§ **Task brief**
All of the data must be returned exactly as given.

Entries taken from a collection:
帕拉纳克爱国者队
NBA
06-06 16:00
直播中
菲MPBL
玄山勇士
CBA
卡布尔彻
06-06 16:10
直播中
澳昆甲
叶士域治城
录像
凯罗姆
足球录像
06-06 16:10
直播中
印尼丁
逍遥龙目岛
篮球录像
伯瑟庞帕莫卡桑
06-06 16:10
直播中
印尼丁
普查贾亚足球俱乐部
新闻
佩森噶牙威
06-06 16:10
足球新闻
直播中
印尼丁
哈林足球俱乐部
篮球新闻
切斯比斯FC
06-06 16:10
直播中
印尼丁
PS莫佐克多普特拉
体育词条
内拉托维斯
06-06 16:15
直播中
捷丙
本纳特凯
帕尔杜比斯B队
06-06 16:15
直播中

§ **Result of the task**
帕拉纳克爱国者队
NBA
06-06 16:00
直播中
菲MPBL
玄山勇士
CBA
卡布尔彻
06-06 16:10
直播中
澳昆甲
叶士域治城
录像
凯罗姆
足球录像
06-06 16:10
直播中
印尼丁
逍遥龙目岛
篮球录像
伯瑟庞帕莫卡桑
06-06 16:10
直播中
印尼丁
普查贾亚足球俱乐部
新闻
佩森噶牙威
06-06 16:10
足球新闻
直播中
印尼丁
哈林足球俱乐部
篮球新闻
切斯比斯FC
06-06 16:10
直播中
印尼丁
PS莫佐克多普特拉
体育词条
内拉托维斯
06-06 16:15
直播中
捷丙
本纳特凯
帕尔杜比斯B队
06-06 16:15
直播中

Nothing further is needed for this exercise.